* Work to do:
1. In the post about the 'Thinking Through Pink' exhibition, who curated that show?
2. Pick up the post about the 'Thinking Through Pink' exhibition after its last sentence and carry it on.

* Text segment:
____________

14th October, 2024
The other day, some friends and I wandered our way down to our local art gallery – a fun and free outing on a summer day woefully unfit for beach-going. The exhibition that the Wollongong Art Gallery is currently showing is ‘Thinking Through Pink’ – Curated by Sally Gray, and it got me thinking.
As we giggled and gawked our way through the gallery, taking in the various shades and tones of pink, it became obvious and interesting how this color has been both embraced and rejected in art and society. While it has often been considered a symbol of femininity and innocence, it has also been used to challenge these notions and present a more nuanced, complex view of gender and identity. The exhibition shows how pink can be both playful and powerful, and how it continues to evolve, shaping and reflecting our cultural values throughout history.
I often think, write and talk about my (at times) complicated relationship to my feminity. Growing up, I was the ‘pink sister’ – you know, when Christmas presents were handed around, I was given the pink version, and they gave my sister the purple. I don’t remember ever choosing that for myself, but I definitely embraced it as a child. The ‘pink princess’ identity is bold, sweet, prissy, sensitive, pretty… all that makes little boys cry “pink is a girl colour!”

____________

* Raw data:
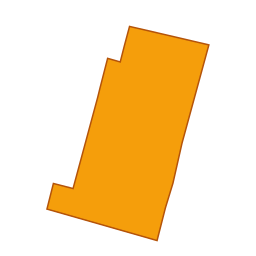 Sandusky, Ohio, United States of America (Mercator projection), rotated 285°
{"feature_id": "52423323B66860409179158", "entity_name": "Sandusky", "entity_type": "district", "adm_level": 2, "iso_a3": "USA", "parent_name": "United States of America", "parent_adm1": "Ohio", "projection": "mercator", "projection_center": [-83.077, 41.377], "detail": "fine", "context": "isolated", "style": "filled", "palette": "amber", "viewbox_px": 256, "rotation_deg": 285, "n_neighbors": 0, "source": "geoboundaries", "source_scale": "gbopen_adm2", "svg_char_len": 374}
<svg xmlns="http://www.w3.org/2000/svg" viewBox="0 0 256 256"><g transform="rotate(285 128 128)"><path d="M229.2,184.6L228.7,168.5L227.6,134.9L226.5,103.2L207.2,103.2L189.8,103.4L190.0,90.3L160.3,90.6L159.9,90.6L149.8,90.8L55.3,90.6L55.1,70.3L28.7,70.7L26.8,185.2L60.6,184.8L86.3,185.7L127.4,184.1L229.2,184.6Z" fill="#f59e0b" stroke="#b45309" stroke-width="1.5"/></g></svg>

____________

* Responses for each task:
1. Sally Gray

2.
We’ve all, at some stage, heard a woman express their utter disgust with the colour pink. “I hate pink,” they say, judgement flashing across their face. Ask them why, and they rarely had an answer. For most, it was good old internalised misogyny. To have such a visceral reaction to a colour that is viewed to represent all it means to be feminine is to indicate that all of those “feminine” traits it reflects are undesirable. I’ve never heard a woman exclaim, “I can’t wear blue, that’s a boy colour!”. I’ve heard no one say that they hate blue, in fact.
At some stage, I definitely relinquished my affinity for the colour. For most of my adolescence, I opted for maroon and navies. We were all trying desperately hard to assert how we “weren’t like other girls” in 2016’s Tumblr era, as if it would get us a shot at dating a member of 5SOS. I’d probably have said I hated pink at that point, but I didn’t. I was uncomfortable with it because it represented an identity that someone else chose on my behalf, and because of course I’d had it in my head that it was a bad thing to be prissy, and sensitive, and feminine. I’ve since deconstructed the pathway in my head that links femininity to weakness and weakness to danger. You can read about it here if you like, so I won’t get into it.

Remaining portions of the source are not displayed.